◆ PROBLEM DETAILS ◆
Which lines in the material below contain the word "Stoker"? Copy each of them.

◆ SUPPLIED INFORMATION ◆
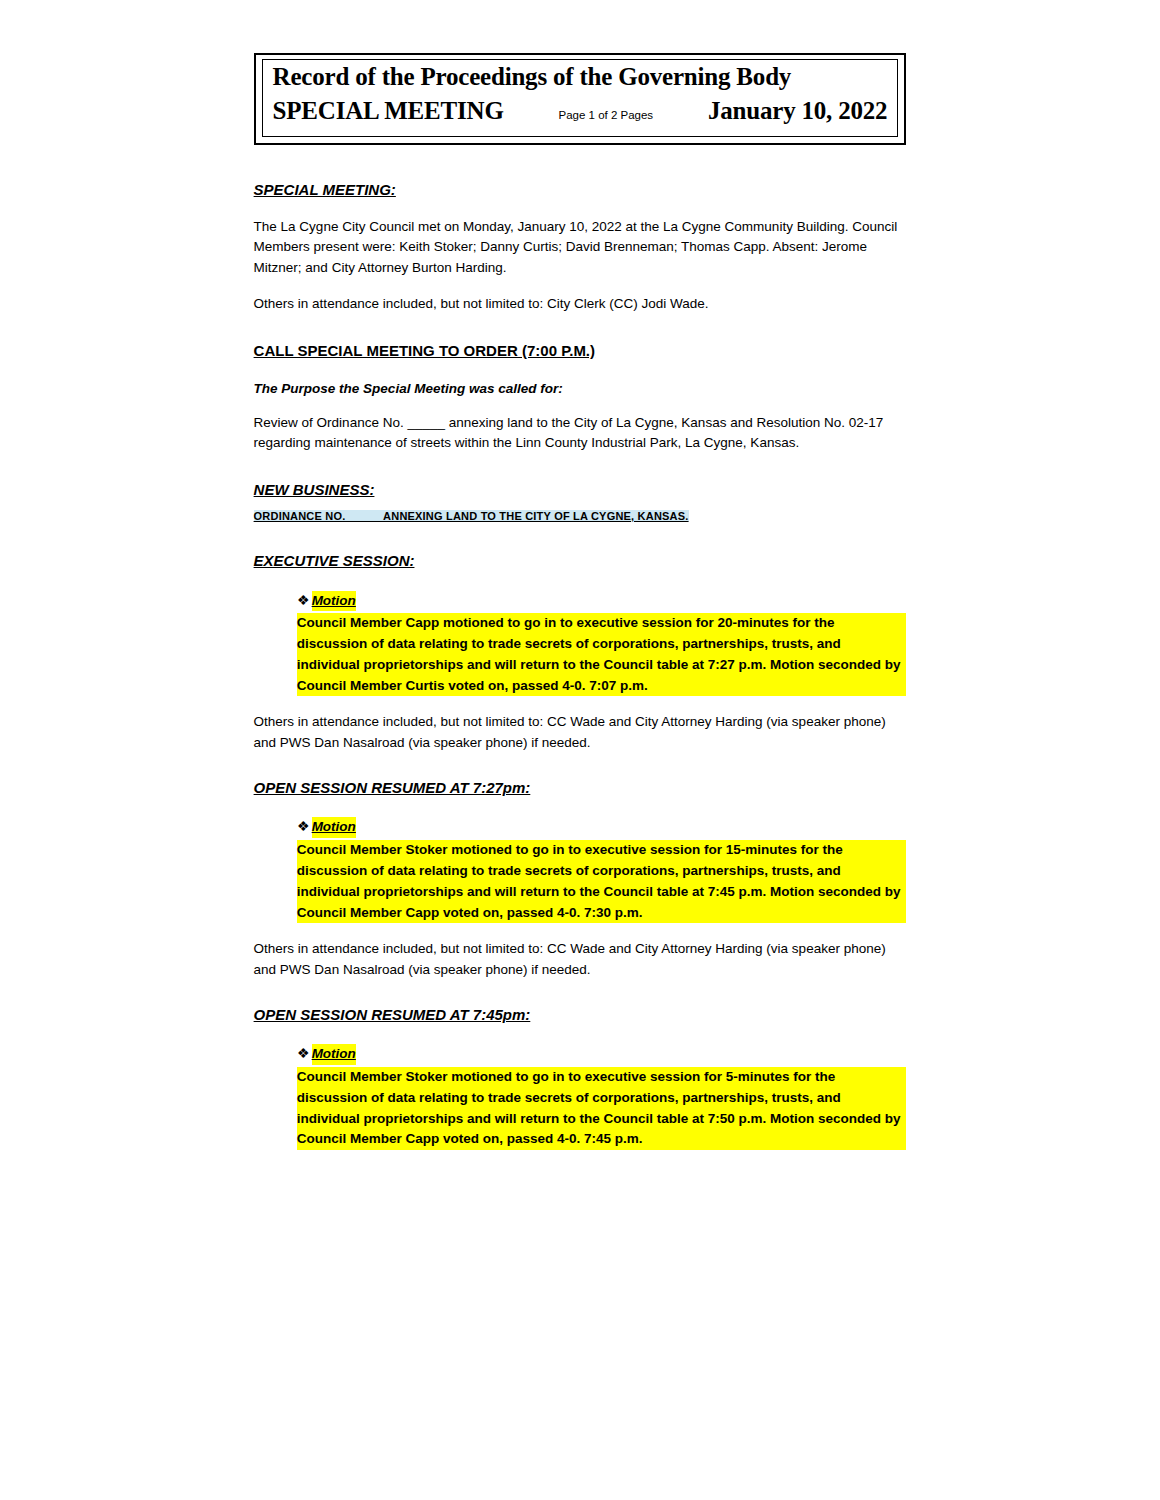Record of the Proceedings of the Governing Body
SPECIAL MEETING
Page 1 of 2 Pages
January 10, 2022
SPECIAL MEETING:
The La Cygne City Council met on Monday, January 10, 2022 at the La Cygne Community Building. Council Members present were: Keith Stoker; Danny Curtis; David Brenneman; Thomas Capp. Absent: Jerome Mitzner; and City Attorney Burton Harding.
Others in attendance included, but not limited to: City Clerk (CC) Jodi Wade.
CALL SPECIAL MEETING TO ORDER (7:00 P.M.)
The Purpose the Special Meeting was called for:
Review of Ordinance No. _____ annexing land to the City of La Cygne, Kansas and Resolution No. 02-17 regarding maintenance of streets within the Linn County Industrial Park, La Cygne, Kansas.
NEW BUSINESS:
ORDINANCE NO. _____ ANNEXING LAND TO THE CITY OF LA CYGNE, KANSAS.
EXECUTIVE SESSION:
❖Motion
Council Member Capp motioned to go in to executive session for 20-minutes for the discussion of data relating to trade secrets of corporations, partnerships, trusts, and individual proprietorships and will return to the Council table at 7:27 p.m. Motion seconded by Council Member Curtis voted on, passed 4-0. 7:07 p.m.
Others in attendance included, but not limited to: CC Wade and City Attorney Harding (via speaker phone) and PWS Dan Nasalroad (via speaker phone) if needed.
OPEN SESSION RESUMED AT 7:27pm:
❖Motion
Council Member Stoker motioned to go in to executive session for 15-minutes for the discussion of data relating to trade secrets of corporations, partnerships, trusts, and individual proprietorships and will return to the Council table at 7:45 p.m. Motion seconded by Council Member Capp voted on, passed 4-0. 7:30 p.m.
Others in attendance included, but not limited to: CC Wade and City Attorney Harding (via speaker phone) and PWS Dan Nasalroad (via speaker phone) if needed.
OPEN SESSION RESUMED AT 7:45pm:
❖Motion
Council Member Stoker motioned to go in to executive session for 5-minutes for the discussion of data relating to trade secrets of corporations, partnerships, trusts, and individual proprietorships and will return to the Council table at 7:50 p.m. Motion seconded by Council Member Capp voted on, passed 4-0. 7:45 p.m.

◆ WRITTEN ANSWER ◆
The La Cygne City Council met on Monday, January 10, 2022 at the La Cygne Community Building. Council Members present were: Keith Stoker; Danny Curtis; David Brenneman; Thomas Capp. Absent: Jerome Mitzner; and City Attorney Burton Harding.
Council Member Stoker motioned to go in to executive session for 15-minutes for the discussion of data relating to trade secrets of corporations, partnerships, trusts, and individual proprietorships and will return to the Council table at 7:45 p.m. Motion seconded by Council Member Capp voted on, passed 4-0. 7:30 p.m.
Council Member Stoker motioned to go in to executive session for 5-minutes for the discussion of data relating to trade secrets of corporations, partnerships, trusts, and individual proprietorships and will return to the Council table at 7:50 p.m. Motion seconded by Council Member Capp voted on, passed 4-0. 7:45 p.m.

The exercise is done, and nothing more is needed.